Oxygen-deficient Niobium Oxide in Carbon Matrix as Anode for Lithium-Ion Battery

Lithium-ion batteries (LIBs) have been extensively investigated as high performance rechargeable batteries for portable electronic devices and electric vehicles (EVs). However, the current LIB technology is handicapped by several critical disadvantages for EV applications including short cycling life and safety hazard resulting from dynamic solid electrolyte interface (SEI) formed at low working potential. Spinel lithium titanate (Li₄Ti₅O₁₂), anatase titanium dioxide (TiO₂) and niobium pentoxide (Nb₂O₅) have been considered to be as promising anode materials for rechargeable LIBs owing to the considerable safety advantage that their redox potentials match to the lowest unoccupied molecular orbital (LUMO) of the organic liquid-carbonate electrolyte, which prevents the growth of lithium dendrites and the decomposition of electrolyte. Unfortunately, their intrinsic poor electric conductivities, poor lithium ion conductivities, and the capacity decay resulted from pulverization during charge-discharge processes limit their practical use in LIBs, especially for Nb₂O₅ (σ∼3×10⁻⁶ S·cm⁻¹).

   Herein, we report a one-step facile hydrothermal synthesis of Nb₂O₅/carbon matrix using glucose as the carbon source.
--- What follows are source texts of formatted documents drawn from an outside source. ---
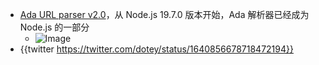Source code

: - [Ada URL parser v2.0](https://www.yagiz.co/announcing-ada-url-parser-v2-0/)，从 Node.js 19.7.0 版本开始，Ada 解析器已经成为 Node.js 的一部分
	- ![Image](https://pbs.twimg.com/media/Fsf1ZOxXwAIjiWa?format=jpg&name=medium)
- {{twitter https://twitter.com/dotey/status/1640856678718472194}}
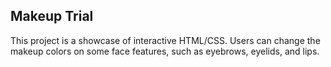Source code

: ## Makeup Trial

This project is a showcase of interactive HTML/CSS. Users can change the makeup colors on some face features, such as eyebrows, eyelids, and lips.
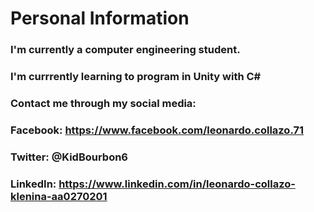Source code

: # Personal Information
### I'm currently a computer engineering student.
### I'm currrently learning to program in Unity with C#
### Contact me through my social media:
### Facebook: https://www.facebook.com/leonardo.collazo.71
### Twitter: @KidBourbon6
### LinkedIn: https://www.linkedin.com/in/leonardo-collazo-klenina-aa0270201
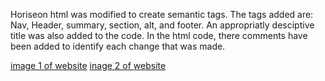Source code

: Horiseon html was modified to create semantic tags. The tags added are: Nav, Header, summary, section, alt, and footer. An appropriatly desciptive title was also added to the code. 
In the html code, there comments have been added to identify each change that was made. 

[image 1 of website](./Assets/Horiseon1.png)
[inage 2 of website](./Assets/Horiseon2.png)

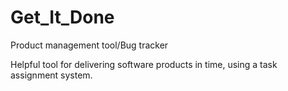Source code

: # Get_It_Done
Product management tool/Bug tracker

Helpful tool for delivering software products in time, using a task assignment system.
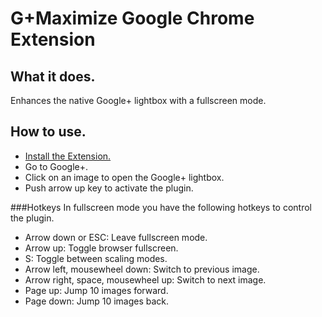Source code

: G+Maximize Google Chrome Extension
==================================

What it does.
-------------
Enhances the native Google+ lightbox with a fullscreen mode.

How to use.
-----------
* [Install the Extension.](https://github.com/mixer2/G-Maximize-Chrome-Extension/raw/master/gplusmaximize.crx "G+ Maximize Chrome Extension")
* Go to Google+.
* Click on an image to open the Google+ lightbox.
* Push arrow up key to activate the plugin.

###Hotkeys
In fullscreen mode you have the following hotkeys to control the plugin.

* Arrow down or ESC: Leave fullscreen mode.
* Arrow up: Toggle browser fullscreen.
* S: Toggle between scaling modes.
* Arrow left, mousewheel down: Switch to previous image.
* Arrow right, space, mousewheel up: Switch to next image.
* Page up: Jump 10 images forward.
* Page down: Jump 10 images back.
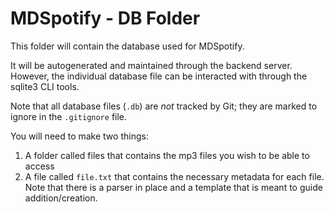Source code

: # MDSpotify - DB Folder

This folder will contain the database used for MDSpotify.

It will be autogenerated and maintained through the backend server. However, the individual database file can be interacted with through the sqlite3 CLI tools.

Note that all database files (`.db`) are _not_ tracked by Git; they are marked to ignore in the `.gitignore` file.

You will need to make two things:

1. A folder called files that contains the mp3 files you wish to be able to access
2. A file called `file.txt` that contains the necessary metadata for each file. Note that there is a parser in place and a template that is meant to guide addition/creation.
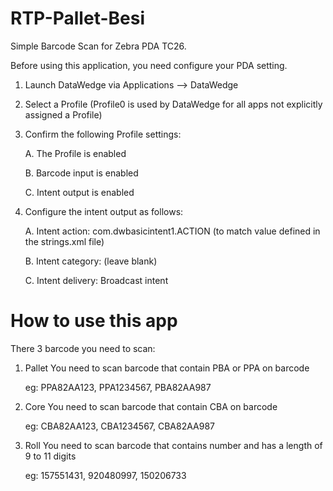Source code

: # RTP-Pallet-Besi
Simple Barcode Scan for Zebra PDA TC26.

Before using this application, you need configure your PDA setting.
1. Launch DataWedge via Applications --> DataWedge

2. Select a Profile (Profile0 is used by DataWedge for all apps not explicitly assigned a Profile)

3. Confirm the following Profile settings:

    A. The Profile is enabled

    B. Barcode input is enabled

    C. Intent output is enabled

4. Configure the intent output as follows:

    A. Intent action: com.dwbasicintent1.ACTION (to match value defined in the strings.xml file)

    B. Intent category: (leave blank)

    C. Intent delivery: Broadcast intent
    
 
# How to use this app
There 3 barcode you need to scan:
1. Pallet
You need to scan barcode that contain PBA or PPA on barcode

    eg: PPA82AA123, PPA1234567, PBA82AA987

2. Core
You need to scan barcode that contain CBA on barcode

    eg: CBA82AA123, CBA1234567, CBA82AA987

3. Roll
You need to scan barcode that contains number and has a length of 9 to 11 digits

    eg: 157551431, 920480997, 150206733
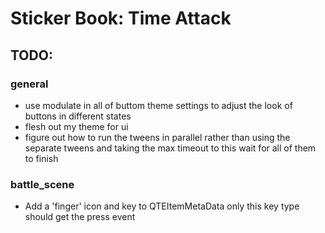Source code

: # Sticker Book: Time Attack

## TODO:

### general
- use modulate in all of buttom theme settings to adjust the look of buttons in different states
- flesh out my theme for ui
- figure out how to run the tweens in parallel rather than using the separate tweens and taking the max timeout to this wait for all of them to finish

### battle_scene

- Add a 'finger' icon and key to QTEItemMetaData only this key type should get the press event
After post-heat treatment under H₂ gas, the glucose is carbonized to form carbon matrix and Nb₂O₅ nanocrystals are homogeneously immersed in carbon matrix. The stoichiometric Nb₂O₅ insulator becomes to oxygen-deficient niobium oxide semiconductor, and this carbon matrix can efficiently prevent niobium oxide nanocrystals from pulverization during the charge-discharge processes, resulting in improved recyclability. In addition, the carbon matrix and oxygen-deficient niobium oxide can effectively enhance the electronic conductivity and lithium ion conductivity of our electrode material, which results in enhanced rate performance and cycle durability. We believe that such a kind of niobium oxide/carbon matrix structure provides a new design toward high cycle durability niobium oxide based anode materials.